Abstracts 2011

Abstract of Publication No. 601

Michael L. Baker, Alberto Bianchi, Stefano Carretta, David Collison, Rebecca J. Docherty, Eric J. L. Mclnnes, Andrew McRobbie, Christopher A. Muryn, Hannu Mutka, Stergios Piligkos, Marzio Rancan, Paolo Santini, Grigore A. Timco, Philip L. W. Tregenna-Piggott, Floriana Tuna, Hans U. Güdel and Richard E. P. Winpenny
Varying spin state composition by the choice of capping ligand in a family of molecular chains: detailed analysis of magnetic properties of chromium(III) horseshoes
Dalton Trans. 40, 2725-2734 (2011)      Full Text (PDF)      DOI-Link     

Abstract: We report a detailed physical analysis on a family of isolated, antiferro-magnetically (AF) coupled, chromium(III) finite chains, of general formula (Cr(RCO2)2F)n where the chain length n = 6 or 7. Additionally, the chains are capped with a selection of possible terminating ligands, including hfac (= l,l,l,5,5,5-hexafluoropentane-2,4-dionate(l-)), acac (= pentane-2,4-dionate(l-)) or (F)3. Measurements by inelastic neutron scattering (INS), magnetometery and electron paramagnetic resonance (EPR) spectroscopy have been used to study how the electronic properties are affected by n and capping ligand type.
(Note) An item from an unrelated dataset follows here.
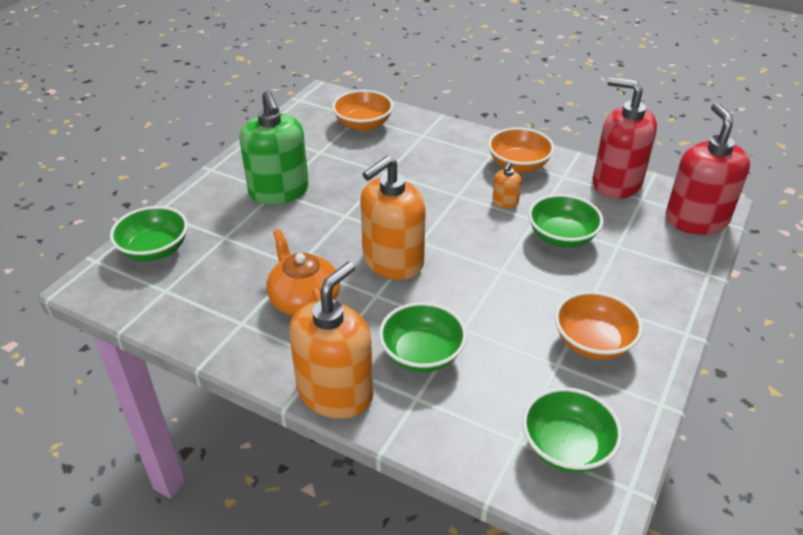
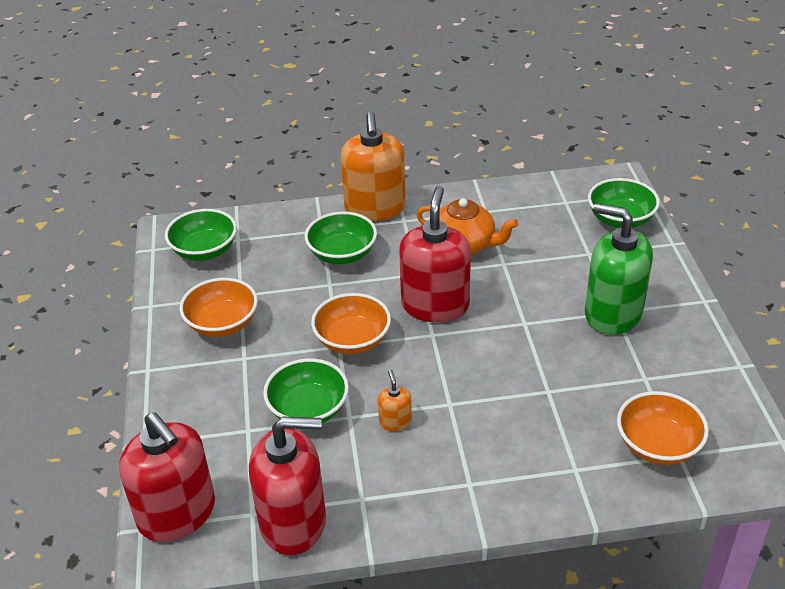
camera: 145 degrees right, 0 degrees up
(392, 261) = (435, 305): orange soap dispenser -> red soap dispenser
(518, 165) = (424, 486): orange bowl -> orange bowl (352, 340)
These comparisons allowed the subtle electronic effects the choice of capping ligand makes for odd member spin 3/2 ground state and even membered spin 0 ground state chains to be investigated. For this investigation full characterisation of physical properties have been performed with spin Hamiltonian parameterisation, including the determination of Heisenberg exchange coupling constants and single ion axial and rhombic anisotropy. We reveal how the quantum spin energy levels of odd or even membered chains can be modified by the type of capping ligand terminating the chain. Choice of capping ligands enables Cr–Cr exchange coupling to be adjusted by 0, 4 or 24%, relative to Cr–Cr exchange coupling within the body of the chain, by the substitution of hfac, acac or (F)3 capping ligands to the ends of the chain, respectively. The manipulation of quantum spin levels via ligands which play no role in super-exchange, is of general interest to the practise of spin Hamilton modelling, where such second order effects are generally not considered of relevance to magnetic properties.